Arsalan Anwar

Personal information
- Born: 4 November 1986 (age 39) Sialkot, Punjab, Pakistan
- Batting: Right-handed
- Bowling: Right-arm
- Role: Batsman, occasional wicket-keeper
- Relations: Shaiman Anwar (brother)

Domestic team information
- 2007: Sialkot
- 2017: Munster Reds

Career statistics
| Competition | First-class |
| Matches | 2 |
| Runs scored | 41 |
| Batting average | 10.25 |
| 100s/50s | 0/0 |
| Top score | 17 |
| Catches/stumpings | 1/0 |
- Source: CricketArchive, 19 February 2015

= Arsalan Anwar =

Pakistani cricketer (born 1986)

Arsalan Anwar (born 4 November 1986) is a Pakistani cricketer. He scored a century in his only Test innings for the Pakistani national under-19 side, played two first-class matches for Sialkot during the 2007–08 season, and later moved to Ireland where he played Twenty20 matches for Munster Reds.

Born in Sialkot, Punjab, Arsalan made his debut for the Sialkot District under-19s in July 2003, aged 16. A right-handed batsman, he played in the 2003–04 Inter-Region Tournament, scoring consecutive innings of 88 not out and 99 against Quetta and Multan. In the same tournament the following season, he had a run of six consecutive scores of 50+ runs (four half-centuries and two centuries) – 66 and 54* in a three-day match against Rawalpindi, 67* in a one-dayer against Faisalabad, 123 and 84* in a three-day match against the same team, and finally 112 in a three-day match against Quetta.

The Sri Lankan under-19s toured Pakistan late in the 2004–05 season, playing two under-19 Tests and three under-19 One Day Internationals (ODIs) in March and April 2005. Arsalan was selected in Pakistan's squad for the tour. He did not play in the first Test, but was one of three inclusions for the second – he, Nawaz Sardar, and Zohaib Ahmed came into the side, while Abid Ali, Nauman Alavi, and Uzair-ul-Haq were excluded. In the match, played at the Multan Cricket Stadium, Arsalan came in seventh in the batting order, with the score at 118/5. He proceeded to score 103* from 216 balls, including thirteen boundaries, and featured in a 143-run sixth-wicket stand with Fawad Alam, who scored 75. Arsalan did not bat again in Pakistan's second innings, as the match was drawn after four days. Having not been dismissed in his only innings, he finished his career without a batting average. Arsalan was less successful in the three ODIs on tour, with 62 runs in total and a best of 38.

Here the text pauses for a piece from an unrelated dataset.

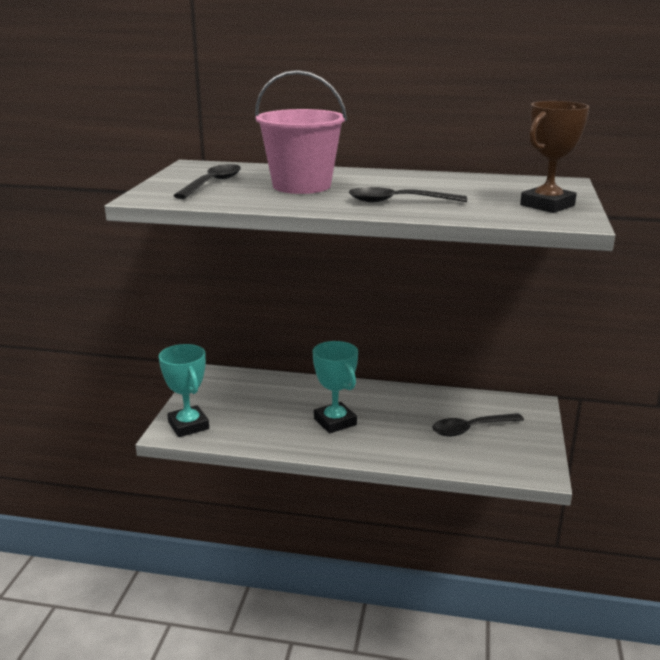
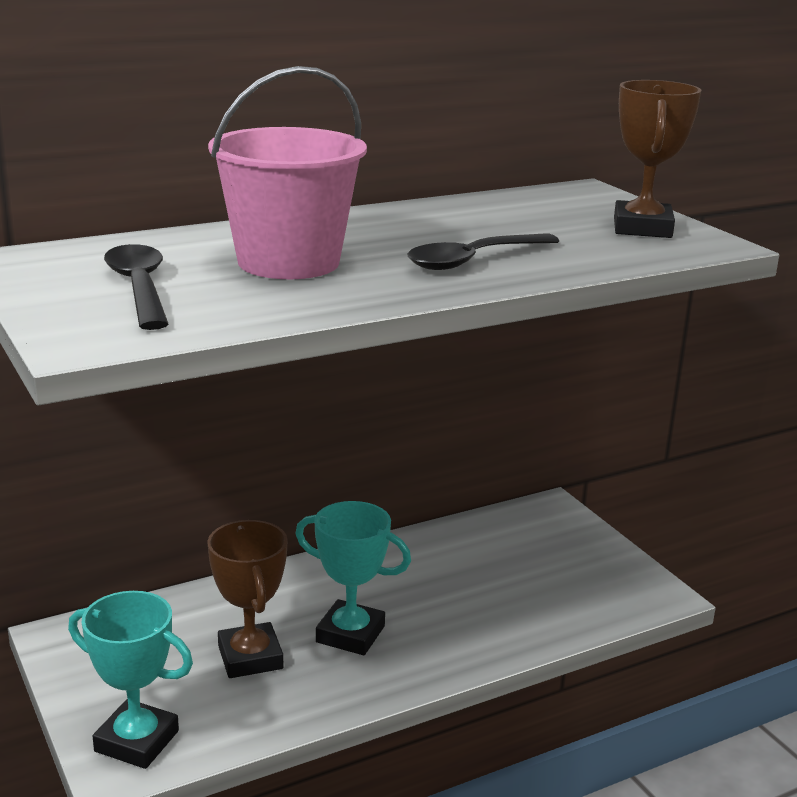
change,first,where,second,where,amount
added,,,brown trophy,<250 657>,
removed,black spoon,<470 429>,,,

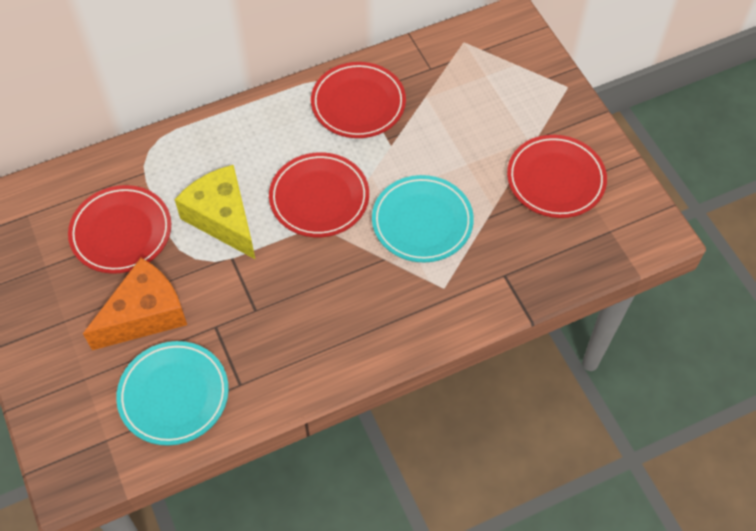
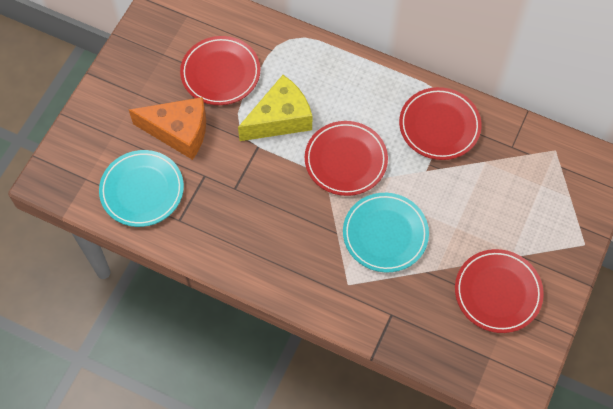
change,first,where,second,where,amount
turned,yellow cheese,<222 218>,,<280 119>,45 degrees clockwise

Arsalan played for the Sialkot under-19s during the 2005–06 season, captaining the side at both inter-district and inter-regional level. In the inter-district tournament, he scored 160 against Mandi Bahauddin District and 102* against Gujrat District, and in inter-region one-day matches, he scored 105* against Rawalpindi, 104 against Peshawar, and 91* against Karachi Urban. Arsalan finished the latter tournament with 373 runs at an average of 93.25, the most of any player. Later in the season, he made his senior debut in Pakistani domestic tournaments, scoring a century on debut for Pakistan Army in Grade II of the Patron's Trophy. After playing for Sialkot's senior side in inter-district matches over the preceding seasons, Arsalan was selected to make his first-class debut during the 2007–08 season of the Quaid-i-Azam Trophy. In his two matches, against Habib Bank and Pakistan Customs, he scored only 41 runs, finishing his career with an average of 10.25. Arsalan played no further high-level matches for Sialkot, with his last recorded game coming in July 2008, an inter-district fixture against Gujranwala District.

He made his Twenty20 cricket debut for Munster Reds in the 2017 Inter-Provincial Trophy on 16 June 2017 against Leinster. He played his second, and to date final, T20 appearance a week later against North West Warriors. He skippered Limerick Cricket Club in the 2020 season.

Arsalan's older brother, Shaiman Anwar, is an international cricketer for the United Arab Emirates.